[THE TASK]
In the listing below, locate the line with "thumb mcp: (1120, 822)" and the line with "middle pip: (469, 613)", then output both and everything between them exactly, minus any pictures.

[STORED DATA]

-- -- --

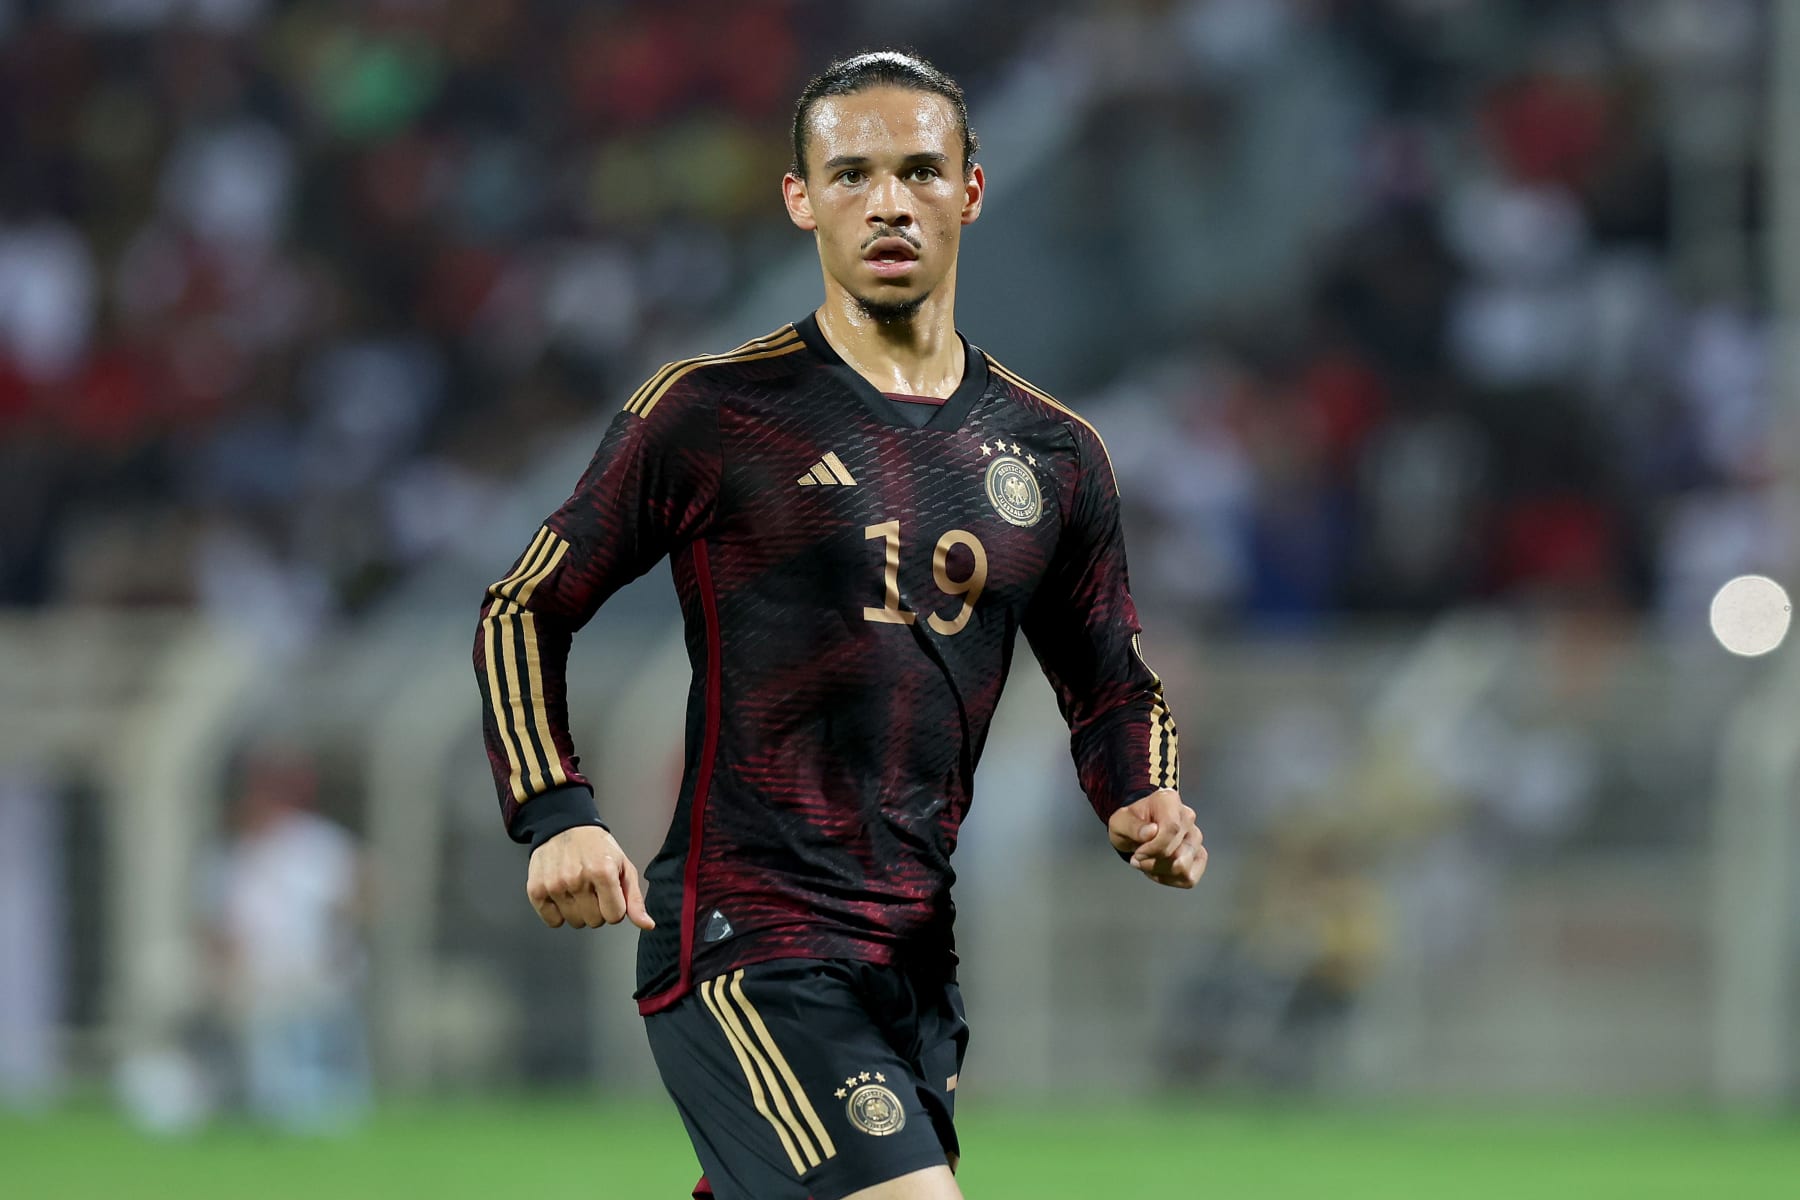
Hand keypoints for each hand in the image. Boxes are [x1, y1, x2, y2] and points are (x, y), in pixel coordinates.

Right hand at [526, 826, 654, 929]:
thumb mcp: (623, 867)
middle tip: (593, 889)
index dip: (615, 907)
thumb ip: (635, 898)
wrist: (564, 826)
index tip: (609, 893)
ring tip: (577, 889)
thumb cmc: (598, 847)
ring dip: (578, 911)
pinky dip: (558, 913)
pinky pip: (553, 921)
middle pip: (595, 921)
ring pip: (575, 922)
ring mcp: (555, 885)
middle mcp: (577, 879)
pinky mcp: (536, 889)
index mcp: (603, 872)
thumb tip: (647, 925)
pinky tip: (562, 895)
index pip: (614, 916)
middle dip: (597, 909)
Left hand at [1108, 789, 1205, 888]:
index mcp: (1169, 801)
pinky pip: (1189, 878)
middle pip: (1178, 852)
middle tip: (1138, 857)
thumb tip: (1152, 832)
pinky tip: (1158, 870)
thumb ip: (1133, 826)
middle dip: (1153, 861)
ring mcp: (1196, 837)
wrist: (1136, 831)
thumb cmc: (1130, 823)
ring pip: (1184, 867)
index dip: (1154, 847)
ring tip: (1147, 863)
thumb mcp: (1120, 822)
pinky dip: (1170, 879)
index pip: (1172, 828)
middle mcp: (1188, 817)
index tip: (1138, 853)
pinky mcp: (1199, 856)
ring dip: (1160, 871)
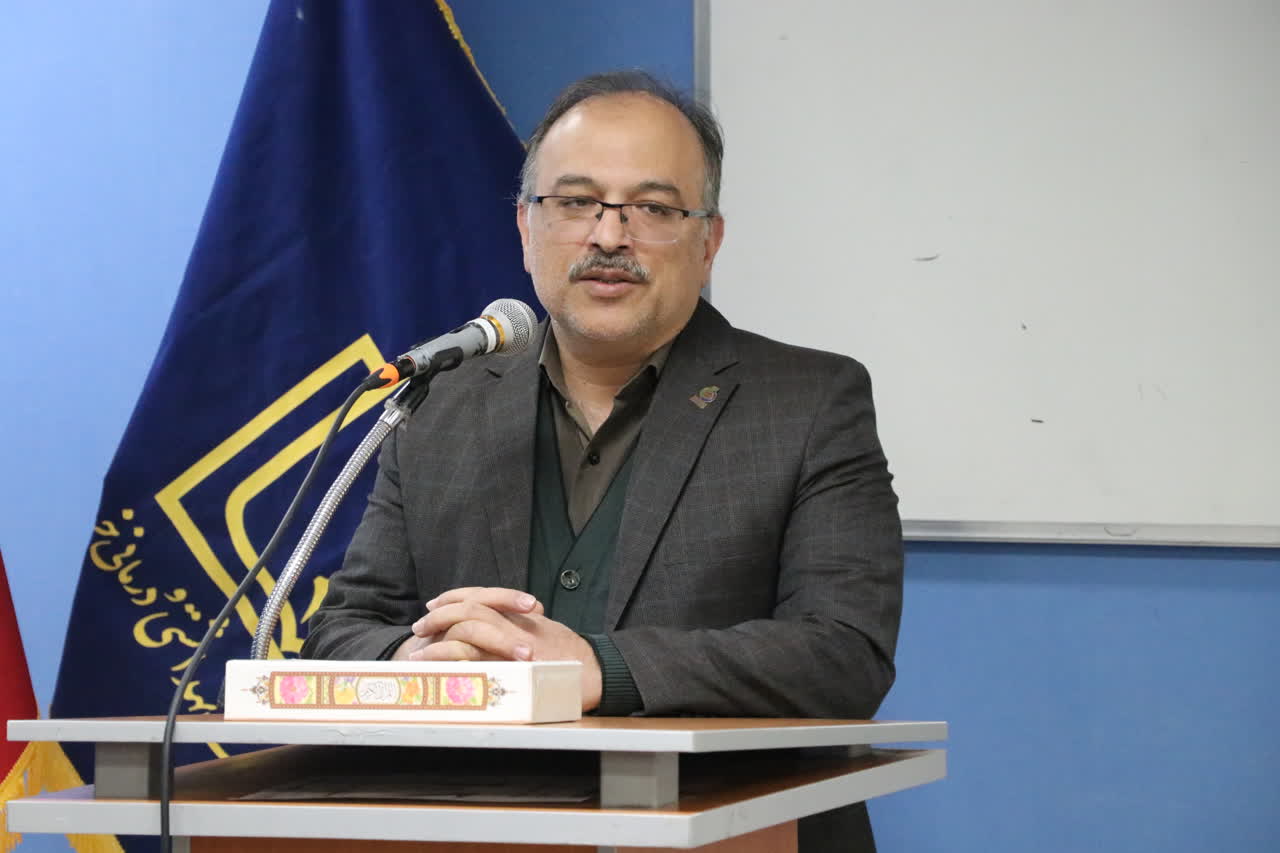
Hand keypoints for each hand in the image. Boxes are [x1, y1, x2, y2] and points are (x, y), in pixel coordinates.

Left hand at [404, 586, 602, 710]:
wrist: (596, 676)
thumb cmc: (574, 658)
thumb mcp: (545, 633)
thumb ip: (518, 627)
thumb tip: (495, 625)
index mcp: (520, 617)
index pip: (481, 597)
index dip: (455, 598)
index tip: (436, 604)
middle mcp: (515, 629)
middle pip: (469, 613)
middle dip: (440, 618)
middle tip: (420, 627)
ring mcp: (512, 651)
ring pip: (467, 639)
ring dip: (437, 647)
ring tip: (418, 656)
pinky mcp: (510, 674)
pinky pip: (473, 668)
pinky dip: (449, 670)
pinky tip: (434, 676)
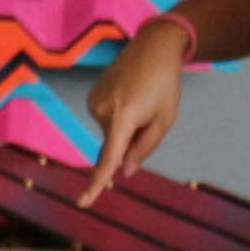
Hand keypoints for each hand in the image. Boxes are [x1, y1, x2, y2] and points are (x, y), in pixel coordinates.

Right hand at [85, 20, 191, 194]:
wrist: (153, 47)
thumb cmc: (165, 84)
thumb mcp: (165, 119)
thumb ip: (145, 147)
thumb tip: (125, 171)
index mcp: (123, 118)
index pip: (109, 158)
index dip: (97, 183)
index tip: (84, 202)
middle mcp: (102, 111)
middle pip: (115, 144)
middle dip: (131, 140)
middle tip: (150, 115)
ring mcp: (93, 103)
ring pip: (111, 132)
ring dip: (126, 127)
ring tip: (141, 100)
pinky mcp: (91, 97)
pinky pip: (106, 120)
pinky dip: (118, 117)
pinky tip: (130, 97)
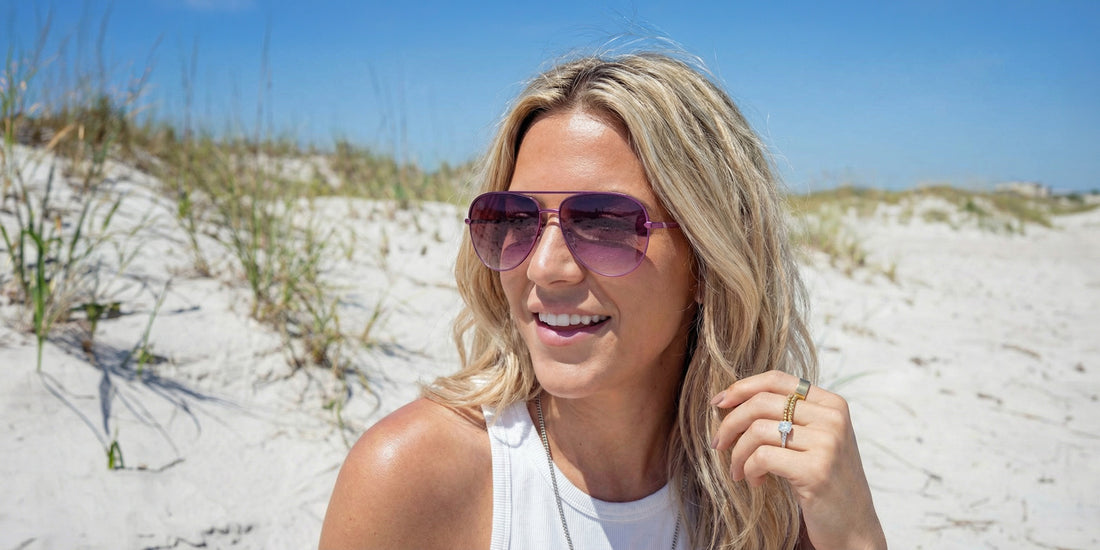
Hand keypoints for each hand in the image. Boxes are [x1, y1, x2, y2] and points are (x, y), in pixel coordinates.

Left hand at [710, 371, 886, 549]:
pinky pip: (762, 457)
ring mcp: (827, 444)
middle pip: (762, 402)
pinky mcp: (816, 470)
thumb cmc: (824, 481)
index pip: (777, 379)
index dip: (742, 387)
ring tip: (738, 470)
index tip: (718, 403)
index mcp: (832, 404)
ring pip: (758, 430)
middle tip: (719, 443)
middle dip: (730, 423)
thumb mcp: (814, 439)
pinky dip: (749, 469)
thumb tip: (732, 399)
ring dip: (738, 453)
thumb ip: (789, 415)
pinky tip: (755, 482)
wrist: (853, 526)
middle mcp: (833, 419)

-- -- --

[TASK RESULT]
thumb mcp: (1120, 822)
pinky dip: (1170, 879)
index pip: (1172, 828)
middle mcp: (1188, 817)
index tip: (1138, 853)
pinky mcp: (1199, 856)
ring dip: (1160, 871)
Hand keypoints for each hand in the image. Boxes are [x1, y1, x2, y2] and points are (x, y), in pixel coordinates.

Left hand at [404, 586, 602, 710]:
wrist: (596, 676)
thumb cmc: (574, 658)
thumb mcp: (545, 633)
thumb ip: (518, 627)
thumb tip: (495, 625)
index mcp: (520, 617)
index pip: (481, 597)
index dip: (455, 598)
index tip: (436, 604)
middle mcp: (515, 629)
middle pip: (469, 613)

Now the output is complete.